By March, the Revolutionary Guards plan to launch Atlas, a news agency modeled on services such as the Associated Press and the British Broadcasting Corp., according to semiofficial Iranian news sites. The move comes as the Guards are increasing control over the conservative Fars News Agency, which has become the mouthpiece of the Iranian regime. Fars denies that it is linked to the Guards.
On Thursday, Brig. Gen. Mohammad Reza Naqdi, the head of the Basij, a Revolutionary Guard volunteer task force, announced what he called a new era of "super media power" cooperation between the media and the Revolutionary Guards, according to official Iranian news outlets.
Analysts say the Guards aim to control the official account of events coming out of Iran and offer a counternarrative to reports published by independent and reformist media outlets.
The Guards "want to dominate the flow of information and be the ones telling the world what's going on in Iran," says Omid Memarian, a dissident journalist who now lives in the U.S. and who did his military service with the Guards.
Last week, the government awarded Fars first place for best news agency at Iran's annual media fair. At the same time, it has shut down reformist newspapers and Web sites. On Monday, business newspaper Sarmayeh, which has been critical of President Mahmoud Ahmadinejad's economic policies, was shut down. The official IRNA news agency said the daily was closed because its content strayed from business topics.
The Revolutionary Guards, created shortly after the 1979 revolution, have increased their influence since 2005 during the administration of President Ahmadinejad, himself a former member. The government's current slate of cabinet ministers, provincial governors, ambassadors and lawmakers draws heavily from former members or commanders of the Guards.
In October, a business unit of the Guards bought 51% of the shares of Iran's Telecommunications Co. from the government for about $8 billion, effectively gaining control of the country's telephone landlines, all Internet providers and two mobile-phone companies. (The government directly owns the rest of the company.)
The Guards control Iran's strategic long-range missiles and have business holdings in sectors from oil and gas to construction, shipping and telecommunications. When unrest erupted across Iran after the disputed re-election of Mr. Ahmadinejad in June, the Guards were responsible for a crackdown to restore security.
In September, two Fars News Agency photographers, Javad Moghimi, 24 years old, and Hossein Salmanzadeh, 34, fled to Turkey and requested asylum. Their account of the Guards' presence at Fars offers insight into the force's media connections.
The two men say they left Iran after receiving a warning from Fars News' managing editor, a former Revolutionary Guards commander, following pictures they took of opposition protests. Both men say they were taking pictures anonymously and selling them to foreign agencies abroad.

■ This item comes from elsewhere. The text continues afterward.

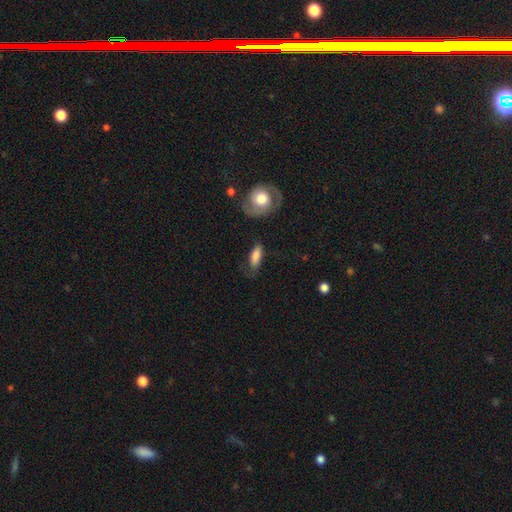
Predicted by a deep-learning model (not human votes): Smooth or featured? Predicted: smooth (p=0.79). How rounded? Predicted: in between (p=0.75). Merging? Predicted: none (p=0.63).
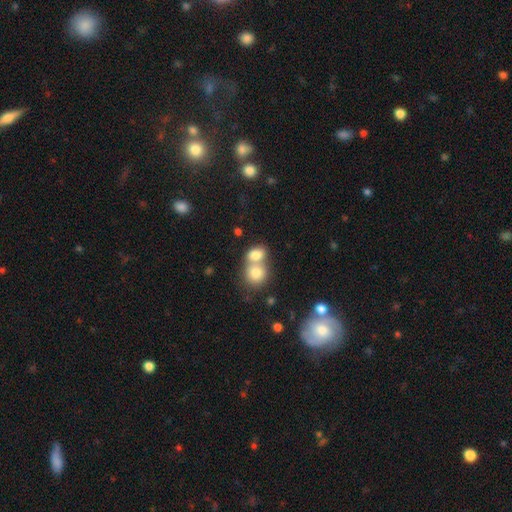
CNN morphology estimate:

"We were insiders defying orders to not cover opposition gatherings. They considered what we did treason," says Mr. Moghimi, whose picture of a demonstration in Tehran made the cover of Time magazine in June.
Experts say Fars News content closely mirrors the tone and language of the Revolutionary Guard weekly magazine, Sobh-e-Sadegh. The agency's top editors and editorial board are all former Guard commanders. Fars is housed in a building owned by the Guards in central Tehran that was previously the headquarters of the force's intelligence unit.
Fars News Agency's head of public relations, who gave his name as Mr. Salehi, denied when reached by phone in Tehran that the agency was affiliated with the government or the Revolutionary Guards, but declined to elaborate.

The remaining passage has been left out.